# [What is expected]
In the text on Heinlein film adaptations, which Heinlein novel lies at the heart of The Brain Eaters?

# [Selected passage]
[Start of Attachment]

Predestination (2014, directed by the Spierig Brothers) is the first film since Destination: Moon to approach Robert Heinlein on his own terms. It's a very different species of movie, though. The story it's based on, "...All You Zombies," is as close to the science fiction New Wave as Heinlein ever came, and this film reflects that pedigree. It's not a film that will wow you with technology or with its vision of the future. It's a dingy movie that exists as much in the past as it does in the future. Its central motivating idea--time travel--wasn't even novel in 1959, when the story was written, let alone in 2015. There are time travel stories without number these days. Instead, this is a movie about extrapolation from that idea, intent on pulling it inside out and twisting it almost to the point of breaking. Where previous films based on Heinlein have been cartoons, based only on the plots of his books and not their underlying ideas, this film dives into the core of what makes Heinlein's fiction so memorable in the first place. Perhaps, this is because it's faithful to its source material almost to a fault. Or perhaps it's because its source material isn't the rockets and warfare and aliens stuff that has attracted other filmmakers to Heinlein over the years. Instead, this is a film that dives into the interior of its characters and speculates on matters of identity and existence.


Friday, May 15, 2015

Heinlein In Hollywood part 2

Eric Thal in The Puppet Masters

It was perhaps inevitable that Hollywood would come calling on the Robert A. Heinlein estate in the early 1990s. The previous decade had seen filmmakers becoming interested in literary science fiction thanks to the cult success of Ridley Scott's Blade Runner (a version of Philip K. Dick's Do Androids Dream of Electric Sheep) and the blockbuster success of Paul Verhoeven's Total Recall (based on Dick's "We Can Remember It For You Wholesale"). Hollywood's infatuation with Philip K. Dick continues to this very day, unabated, with recent versions of Radio Free Albemuth and a pilot for a web series based on The Man in the High Castle premiering in 2014. By the early 1990s, Hollywood began to expand their field of interest to writers like William Gibson (Johnny Mnemonic) and Isaac Asimov (Nightfall, The Bicentennial Man, I Robot), writers with caché in pop culture. Heinlein must have seemed a fertile ground for development: his books had name-recognition well beyond the occasionally insular community of science fiction fandom. Heinlein was, after all, the first science fiction writer to place a book on the New York Times bestseller list. Name recognition is an important quality for an industry that likes to sell audiences products they already know everything about. It's ironic that The Puppet Masters (1994, directed by Stuart Orme) should be the film to kick off this interest, given that it's the novel at the heart of The Brain Eaters, the last "adaptation" of the 1950s.

[End of Attachment]

# [Entries provided]
[Start of Attachment]

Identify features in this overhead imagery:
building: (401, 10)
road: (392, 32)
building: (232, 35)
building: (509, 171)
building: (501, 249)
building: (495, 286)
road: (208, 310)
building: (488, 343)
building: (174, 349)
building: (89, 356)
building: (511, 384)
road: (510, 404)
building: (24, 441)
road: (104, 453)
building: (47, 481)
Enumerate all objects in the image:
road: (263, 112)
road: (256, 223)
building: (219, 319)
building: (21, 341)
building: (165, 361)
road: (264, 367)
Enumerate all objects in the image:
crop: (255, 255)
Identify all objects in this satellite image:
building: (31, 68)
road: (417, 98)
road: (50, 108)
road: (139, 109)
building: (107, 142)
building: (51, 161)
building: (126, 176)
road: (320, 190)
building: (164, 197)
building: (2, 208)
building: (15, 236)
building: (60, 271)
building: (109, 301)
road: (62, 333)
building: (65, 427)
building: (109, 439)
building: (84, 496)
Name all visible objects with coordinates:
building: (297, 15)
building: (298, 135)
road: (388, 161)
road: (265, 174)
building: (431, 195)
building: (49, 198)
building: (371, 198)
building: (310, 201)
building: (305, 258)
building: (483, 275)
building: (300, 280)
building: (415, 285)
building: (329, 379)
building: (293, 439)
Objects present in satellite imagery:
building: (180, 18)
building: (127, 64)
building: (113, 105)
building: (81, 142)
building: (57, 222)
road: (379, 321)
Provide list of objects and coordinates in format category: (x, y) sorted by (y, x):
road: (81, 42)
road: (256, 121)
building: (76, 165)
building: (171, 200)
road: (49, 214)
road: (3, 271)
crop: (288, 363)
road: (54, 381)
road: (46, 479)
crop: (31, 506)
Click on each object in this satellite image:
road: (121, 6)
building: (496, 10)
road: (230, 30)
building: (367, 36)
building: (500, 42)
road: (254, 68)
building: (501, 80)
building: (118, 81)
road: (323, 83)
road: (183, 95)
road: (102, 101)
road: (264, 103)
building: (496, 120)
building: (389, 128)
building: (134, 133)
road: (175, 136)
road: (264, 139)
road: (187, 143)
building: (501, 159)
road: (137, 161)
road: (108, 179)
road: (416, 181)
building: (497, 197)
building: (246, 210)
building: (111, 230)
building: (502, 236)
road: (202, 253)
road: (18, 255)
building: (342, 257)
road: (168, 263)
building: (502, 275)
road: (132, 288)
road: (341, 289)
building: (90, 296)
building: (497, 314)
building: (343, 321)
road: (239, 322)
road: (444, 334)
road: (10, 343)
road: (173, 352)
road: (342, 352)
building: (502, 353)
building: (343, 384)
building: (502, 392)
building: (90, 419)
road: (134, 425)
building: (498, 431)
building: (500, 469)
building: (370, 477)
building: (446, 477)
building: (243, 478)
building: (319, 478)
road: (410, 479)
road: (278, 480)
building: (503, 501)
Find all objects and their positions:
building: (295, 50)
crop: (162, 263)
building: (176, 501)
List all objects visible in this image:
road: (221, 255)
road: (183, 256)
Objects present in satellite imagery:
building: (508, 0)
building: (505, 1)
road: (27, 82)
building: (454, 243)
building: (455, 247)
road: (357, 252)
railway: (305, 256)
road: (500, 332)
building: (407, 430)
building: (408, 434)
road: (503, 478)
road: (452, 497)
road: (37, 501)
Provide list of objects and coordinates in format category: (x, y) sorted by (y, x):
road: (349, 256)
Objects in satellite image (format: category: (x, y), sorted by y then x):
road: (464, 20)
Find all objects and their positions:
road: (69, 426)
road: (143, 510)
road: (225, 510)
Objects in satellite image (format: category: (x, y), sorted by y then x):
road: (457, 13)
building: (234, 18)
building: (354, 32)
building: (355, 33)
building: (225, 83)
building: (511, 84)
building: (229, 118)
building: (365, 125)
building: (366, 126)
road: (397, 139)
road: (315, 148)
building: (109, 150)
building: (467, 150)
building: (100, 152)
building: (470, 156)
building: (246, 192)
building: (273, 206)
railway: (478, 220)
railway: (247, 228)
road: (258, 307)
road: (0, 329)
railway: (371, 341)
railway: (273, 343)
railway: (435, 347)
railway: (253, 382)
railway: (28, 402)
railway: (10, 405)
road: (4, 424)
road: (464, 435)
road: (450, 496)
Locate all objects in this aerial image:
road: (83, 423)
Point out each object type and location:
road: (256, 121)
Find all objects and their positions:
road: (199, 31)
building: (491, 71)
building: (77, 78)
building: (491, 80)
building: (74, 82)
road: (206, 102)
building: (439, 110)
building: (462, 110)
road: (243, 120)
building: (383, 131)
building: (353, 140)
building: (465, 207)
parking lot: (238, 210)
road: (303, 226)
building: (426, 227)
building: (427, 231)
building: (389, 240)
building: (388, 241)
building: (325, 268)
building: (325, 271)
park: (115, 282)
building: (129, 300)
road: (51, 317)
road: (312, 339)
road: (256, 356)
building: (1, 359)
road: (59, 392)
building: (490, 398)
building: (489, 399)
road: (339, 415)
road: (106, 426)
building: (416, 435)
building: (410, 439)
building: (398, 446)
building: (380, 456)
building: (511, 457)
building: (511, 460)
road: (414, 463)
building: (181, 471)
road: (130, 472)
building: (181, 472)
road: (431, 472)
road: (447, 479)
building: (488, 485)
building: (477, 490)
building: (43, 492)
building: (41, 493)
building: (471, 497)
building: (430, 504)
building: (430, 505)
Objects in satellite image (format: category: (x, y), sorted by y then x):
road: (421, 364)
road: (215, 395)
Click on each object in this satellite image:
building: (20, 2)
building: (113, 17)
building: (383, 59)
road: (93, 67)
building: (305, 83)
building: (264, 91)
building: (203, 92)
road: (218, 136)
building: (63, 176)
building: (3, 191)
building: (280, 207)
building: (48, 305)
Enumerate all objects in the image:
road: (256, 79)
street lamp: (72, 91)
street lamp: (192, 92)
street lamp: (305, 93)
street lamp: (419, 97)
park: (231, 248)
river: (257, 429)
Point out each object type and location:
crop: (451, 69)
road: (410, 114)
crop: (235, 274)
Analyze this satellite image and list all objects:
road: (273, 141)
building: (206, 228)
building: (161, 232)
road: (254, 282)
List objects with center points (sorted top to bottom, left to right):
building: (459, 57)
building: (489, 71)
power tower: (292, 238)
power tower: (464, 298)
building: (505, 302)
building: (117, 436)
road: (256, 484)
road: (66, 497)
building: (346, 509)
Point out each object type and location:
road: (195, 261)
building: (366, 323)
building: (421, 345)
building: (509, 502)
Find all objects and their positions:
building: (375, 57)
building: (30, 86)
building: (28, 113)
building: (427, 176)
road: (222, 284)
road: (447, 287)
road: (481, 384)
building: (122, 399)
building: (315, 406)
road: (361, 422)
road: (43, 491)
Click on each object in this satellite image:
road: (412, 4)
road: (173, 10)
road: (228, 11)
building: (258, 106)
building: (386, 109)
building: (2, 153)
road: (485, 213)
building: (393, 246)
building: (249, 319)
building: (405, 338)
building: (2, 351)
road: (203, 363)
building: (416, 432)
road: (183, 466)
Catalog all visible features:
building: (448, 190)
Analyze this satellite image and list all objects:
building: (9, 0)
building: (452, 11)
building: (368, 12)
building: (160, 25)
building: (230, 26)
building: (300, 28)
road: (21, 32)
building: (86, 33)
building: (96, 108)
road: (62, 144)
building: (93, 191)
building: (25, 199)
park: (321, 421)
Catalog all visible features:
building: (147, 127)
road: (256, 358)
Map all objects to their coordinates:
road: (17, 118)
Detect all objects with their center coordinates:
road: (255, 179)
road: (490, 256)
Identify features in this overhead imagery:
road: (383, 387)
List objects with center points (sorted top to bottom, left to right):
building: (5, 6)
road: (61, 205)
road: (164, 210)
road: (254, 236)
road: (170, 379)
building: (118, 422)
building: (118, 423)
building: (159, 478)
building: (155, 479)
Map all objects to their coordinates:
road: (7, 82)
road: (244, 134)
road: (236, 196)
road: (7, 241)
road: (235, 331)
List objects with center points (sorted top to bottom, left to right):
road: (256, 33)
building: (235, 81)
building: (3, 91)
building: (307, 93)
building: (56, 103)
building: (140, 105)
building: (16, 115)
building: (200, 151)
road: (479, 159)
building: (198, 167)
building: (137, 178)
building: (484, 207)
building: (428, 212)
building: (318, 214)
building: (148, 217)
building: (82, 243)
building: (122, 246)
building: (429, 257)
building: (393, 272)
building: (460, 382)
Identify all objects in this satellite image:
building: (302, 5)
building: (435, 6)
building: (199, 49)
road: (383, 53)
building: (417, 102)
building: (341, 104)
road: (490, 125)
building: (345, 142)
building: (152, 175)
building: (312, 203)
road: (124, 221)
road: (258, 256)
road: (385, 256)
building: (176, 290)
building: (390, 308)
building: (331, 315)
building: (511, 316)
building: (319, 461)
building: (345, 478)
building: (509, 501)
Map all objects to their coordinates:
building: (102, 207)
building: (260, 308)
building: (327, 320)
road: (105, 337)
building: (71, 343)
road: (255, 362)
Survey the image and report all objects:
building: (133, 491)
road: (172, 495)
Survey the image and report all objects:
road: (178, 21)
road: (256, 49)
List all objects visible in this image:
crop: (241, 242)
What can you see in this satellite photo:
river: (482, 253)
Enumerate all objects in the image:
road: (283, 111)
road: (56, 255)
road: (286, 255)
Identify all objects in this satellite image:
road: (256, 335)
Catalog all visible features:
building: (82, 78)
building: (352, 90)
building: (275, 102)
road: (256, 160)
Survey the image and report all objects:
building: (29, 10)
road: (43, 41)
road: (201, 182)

[End of Attachment]

# [Response area]
The Puppet Masters.